*** GIVEN DATA
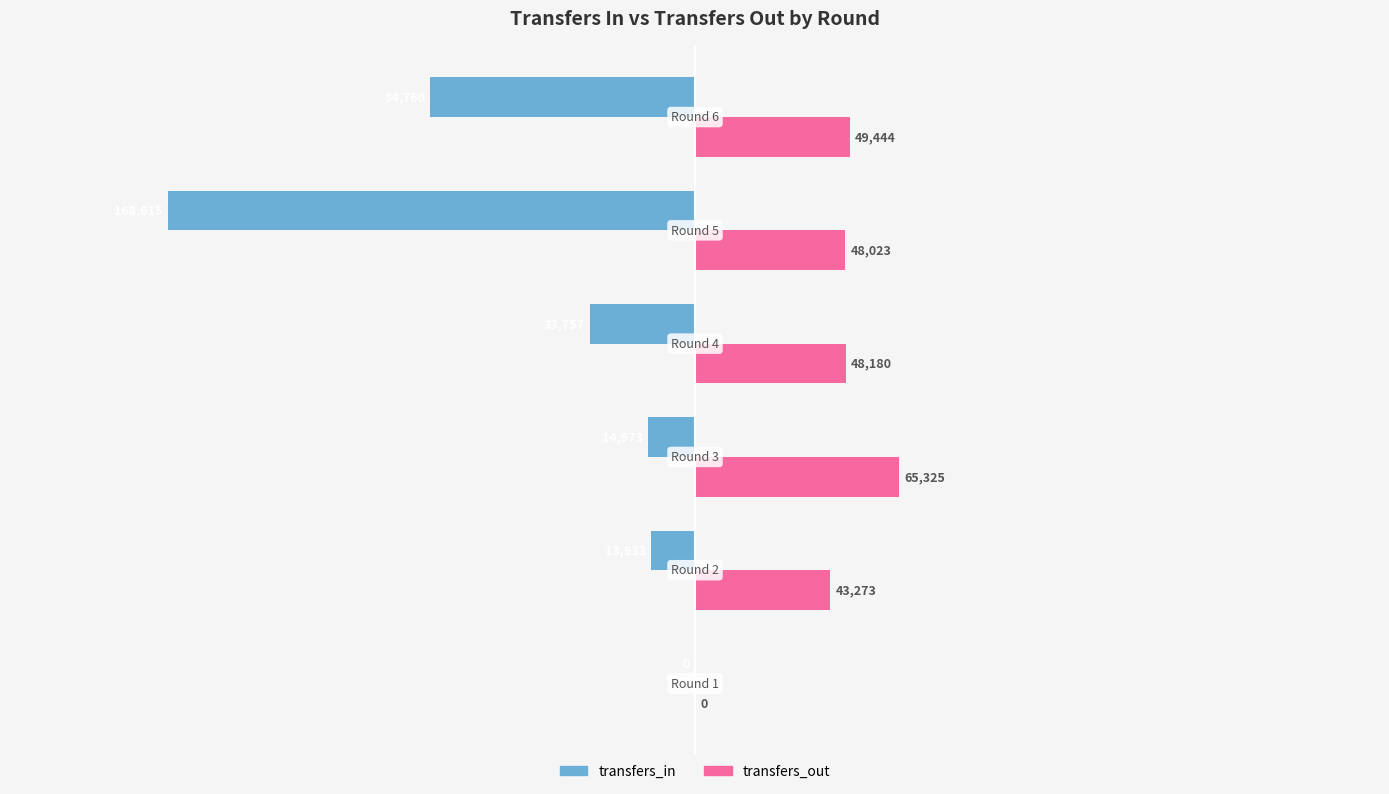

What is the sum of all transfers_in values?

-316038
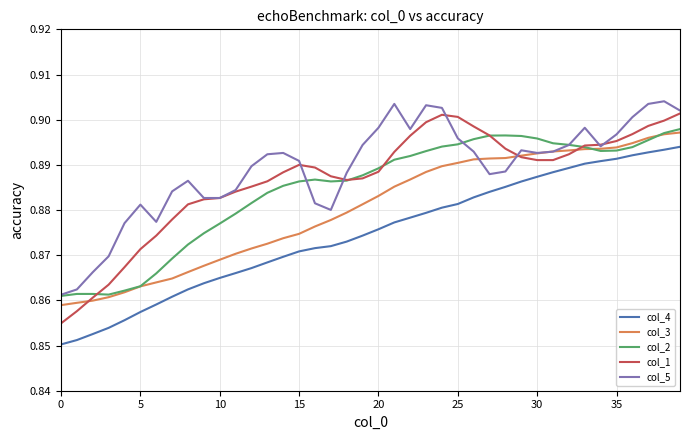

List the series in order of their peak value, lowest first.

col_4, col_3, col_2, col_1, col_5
******
*** GIVEN DATA
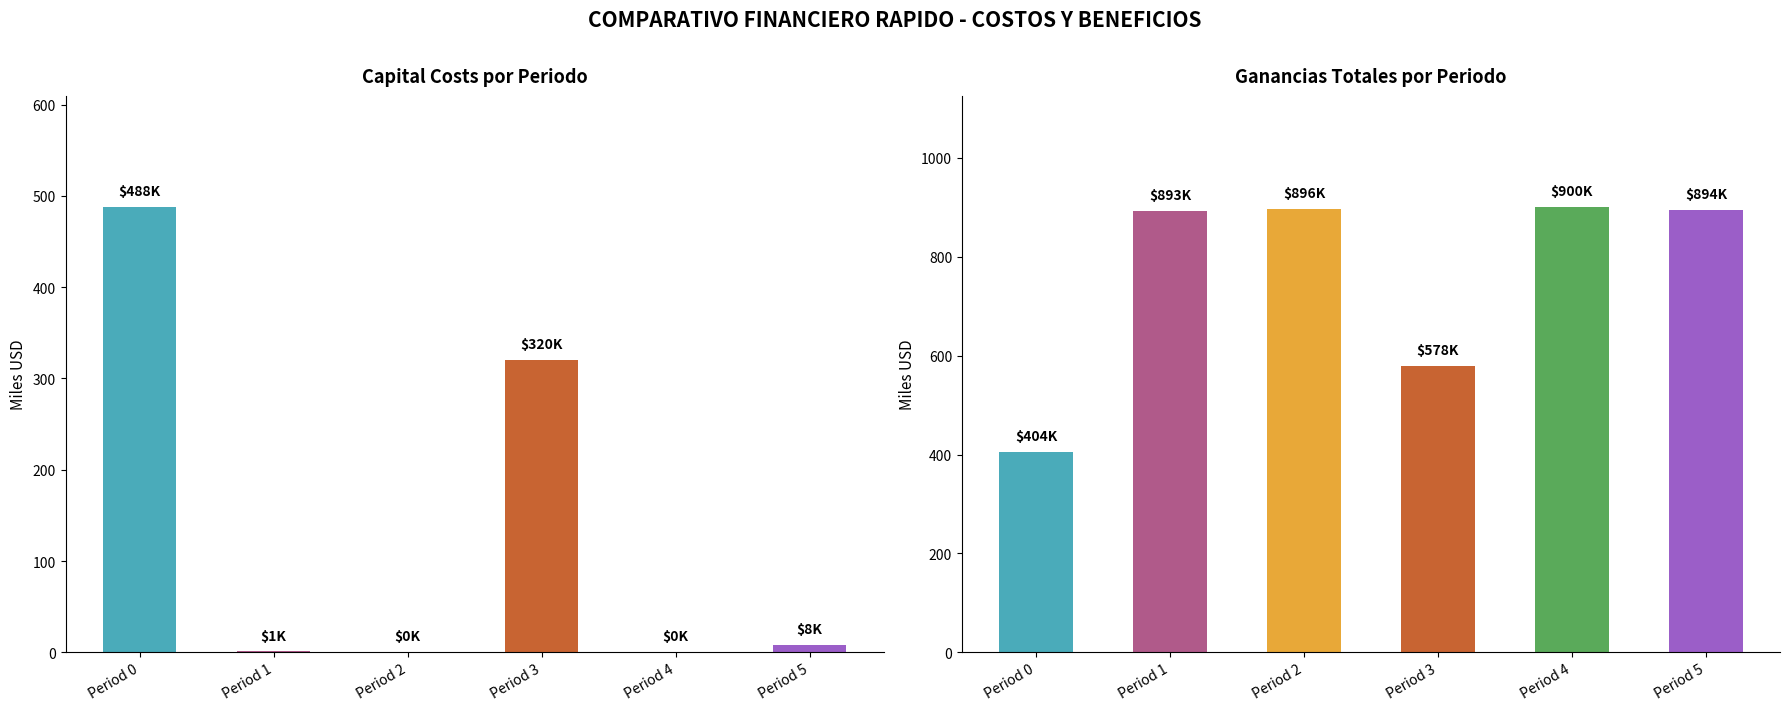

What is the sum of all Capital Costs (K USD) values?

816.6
******
§ TASK REQUIREMENTS
Please change "peak value" to "maximum value" in the listing, from the line with "What is the sum of all transfers_in values?" to the line with "List the series", and give those lines again with everything else unchanged and the pictures left out.

§ COMPLETED EXERCISE
What is the sum of all transfers_in values?

-316038

List the series in order of their maximum value, lowest first.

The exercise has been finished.